- [PASSAGE SHOWN]:
BEGIN

It is tempting to put all of this down to bad luck: indeed, such an explanation proved irresistible to Robson and Souness when explaining the defeats and disappointments they oversaw. But it completely misses the point; for a policy of spending huge amounts of money on glamorous, 'big name' players, but ignoring the need for quantity as well as quality simply invites such a scenario. Robson, for all the vast improvement he oversaw during his first four years at the helm, never seemed prepared to tackle his team's obvious defensive deficiencies: when they met Manchester United in April 2003, for example, a game which the Magpies had to win in order to maintain their flickering title aspirations, the limitations of players such as Titus Bramble, Aaron Hughes and Olivier Bernard could not have been more ruthlessly exposed. United won 6-2, and in so doing underlined that, for all their immense expenditure, the gap between Newcastle and the championship was as big as ever: perhaps shell-shocked by this realisation, Robson's side never recovered during his remaining time at the club.

END

- [DATA]:
BEGIN

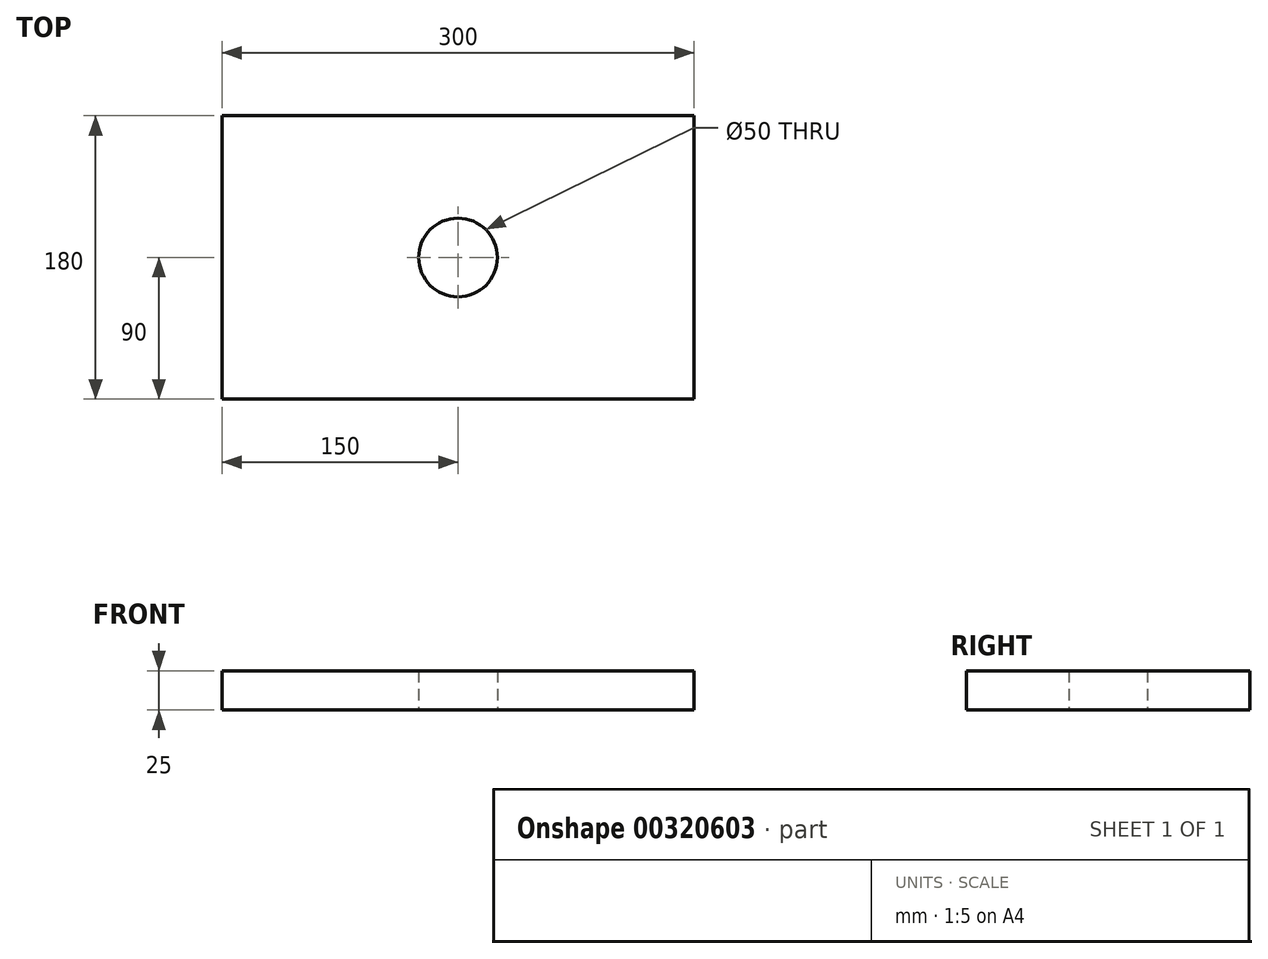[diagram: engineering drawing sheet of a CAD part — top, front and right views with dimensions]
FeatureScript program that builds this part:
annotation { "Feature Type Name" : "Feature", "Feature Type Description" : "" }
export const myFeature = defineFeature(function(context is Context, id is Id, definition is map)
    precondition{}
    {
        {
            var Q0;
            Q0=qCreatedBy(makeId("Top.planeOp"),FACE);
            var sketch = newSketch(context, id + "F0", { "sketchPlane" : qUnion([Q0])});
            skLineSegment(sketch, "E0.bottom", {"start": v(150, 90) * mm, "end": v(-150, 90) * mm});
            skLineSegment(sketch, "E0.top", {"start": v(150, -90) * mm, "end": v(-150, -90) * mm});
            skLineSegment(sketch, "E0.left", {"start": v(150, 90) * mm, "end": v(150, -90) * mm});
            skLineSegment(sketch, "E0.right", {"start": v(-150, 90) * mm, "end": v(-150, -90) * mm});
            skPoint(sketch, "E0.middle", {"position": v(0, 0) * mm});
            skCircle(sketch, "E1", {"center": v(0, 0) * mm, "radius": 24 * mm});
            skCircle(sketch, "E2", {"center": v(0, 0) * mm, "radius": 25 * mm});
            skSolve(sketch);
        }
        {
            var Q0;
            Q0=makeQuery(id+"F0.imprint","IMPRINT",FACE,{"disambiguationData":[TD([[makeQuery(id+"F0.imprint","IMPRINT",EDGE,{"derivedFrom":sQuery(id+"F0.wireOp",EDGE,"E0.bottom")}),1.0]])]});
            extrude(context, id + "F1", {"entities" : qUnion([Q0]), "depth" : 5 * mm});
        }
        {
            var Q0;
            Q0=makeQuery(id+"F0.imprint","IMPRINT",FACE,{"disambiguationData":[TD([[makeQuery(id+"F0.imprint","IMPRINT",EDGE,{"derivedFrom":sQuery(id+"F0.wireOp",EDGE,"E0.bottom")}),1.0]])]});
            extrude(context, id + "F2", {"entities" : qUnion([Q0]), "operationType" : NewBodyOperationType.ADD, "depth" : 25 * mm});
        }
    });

END

- [CHALLENGE]: Please list the players that the Newcastle passage above names as having their limitations exposed against Manchester United.

- [FINISHED EXERCISE]: Titus Bramble, Aaron Hughes, Olivier Bernard